A novel anoikis-related prognostic signature associated with prognosis and immune infiltration landscape in clear cell renal cell carcinoma

Front Genet. 2022 Oct 19:13:1039465. doi: 10.3389/fgene.2022.1039465. eCollection 2022.

Abstract

Background: Clear cell renal cell carcinoma (ccRCC) is the most common histological subtype of renal cell carcinoma (RCC). Anoikis plays an essential function in tumourigenesis, whereas the role of anoikis in ccRCC remains unclear. Methods: Anoikis-related genes (ARGs) were collected from the MSigDB database.
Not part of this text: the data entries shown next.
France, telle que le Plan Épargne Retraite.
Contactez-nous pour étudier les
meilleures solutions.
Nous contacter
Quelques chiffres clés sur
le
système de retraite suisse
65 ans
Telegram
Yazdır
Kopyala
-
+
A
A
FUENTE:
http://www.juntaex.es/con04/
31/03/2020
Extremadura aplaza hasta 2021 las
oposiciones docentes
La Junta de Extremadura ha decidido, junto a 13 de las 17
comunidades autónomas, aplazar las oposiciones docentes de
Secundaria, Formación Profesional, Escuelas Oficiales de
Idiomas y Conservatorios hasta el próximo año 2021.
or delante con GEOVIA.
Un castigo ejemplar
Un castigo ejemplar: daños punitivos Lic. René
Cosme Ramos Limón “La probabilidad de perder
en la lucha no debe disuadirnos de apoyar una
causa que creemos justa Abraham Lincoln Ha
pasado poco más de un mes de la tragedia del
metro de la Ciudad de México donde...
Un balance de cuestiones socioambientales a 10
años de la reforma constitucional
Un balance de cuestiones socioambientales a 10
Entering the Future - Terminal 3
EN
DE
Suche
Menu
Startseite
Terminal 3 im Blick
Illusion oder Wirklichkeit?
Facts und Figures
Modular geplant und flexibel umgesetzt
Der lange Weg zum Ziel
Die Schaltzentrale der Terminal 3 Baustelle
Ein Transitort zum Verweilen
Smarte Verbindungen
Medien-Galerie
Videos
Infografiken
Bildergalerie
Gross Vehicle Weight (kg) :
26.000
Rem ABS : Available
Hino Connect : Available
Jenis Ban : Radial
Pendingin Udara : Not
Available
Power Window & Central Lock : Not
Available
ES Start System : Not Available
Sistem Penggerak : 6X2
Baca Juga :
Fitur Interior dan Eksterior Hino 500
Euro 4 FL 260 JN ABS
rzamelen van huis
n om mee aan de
According to univariate Cox regression analysis, the least absolute shrinkage and selection operator (LASSO) algorithm was utilized to select the ARGs associated with the overall rate (OS). Multivariate Cox regression analysis was conducted to identify 5 prognostic ARGs, and a risk model was established. The Kaplan-Meier survival analysis was used to evaluate the OS rate of ccRCC patients. Gene ontology (GO), Kyoto encyclopedia of genes and genomes (KEGG), and Gene set enrichment analysis (GSVA) were utilized to investigate the molecular mechanism of patients in the low- and high-risk group. ESTIMATE, CIBERSOT, and single sample gene set enrichment analysis (ssGSEA) algorithms were conducted to estimate the immune infiltration landscape. Consensus clustering analysis was performed to divide the patients into different subgroups. Results: A fresh risk model was constructed based on the 5 prognostic ARGs (CHEK2, PDK4, ZNF304, SNAI2, SRC). The Kaplan-Meier survival analysis indicated that the OS rate of patients with a low-risk score was significantly higher than those with a high-risk score. Consensus clustering analysis successfully clustered the patients into two subgroups, with a remarkable difference in immune infiltration landscape and prognosis. The ESTIMATE, CIBERSORT, and ssGSEA results illustrated a significant gap in immune infiltration landscape of patients in the low- and high-risk group. Enrichment analysis and GSVA revealed that immune-related signaling pathways might mediate the role of ARGs in ccRCC. The nomogram results illustrated that the ARGs prognostic signature was an independent prognostic predictor that distinguished it from other clinical characteristics. TIDE score showed a promising immunotherapy response of ccRCC patients in different risk subgroups and cluster subgroups. Conclusion: Our study revealed that ARGs play a carcinogenic role in ccRCC. Additionally, we firstly integrated multiple ARGs to establish a risk-predictive model. This study highlights that ARGs could be implemented as a stratification factor for individualized and precise treatment in ccRCC patients.

Keywords: anoikis-related genes; clear cell renal cell carcinoma; consensus clustering; immune infiltration landscape; prognosis; risk model.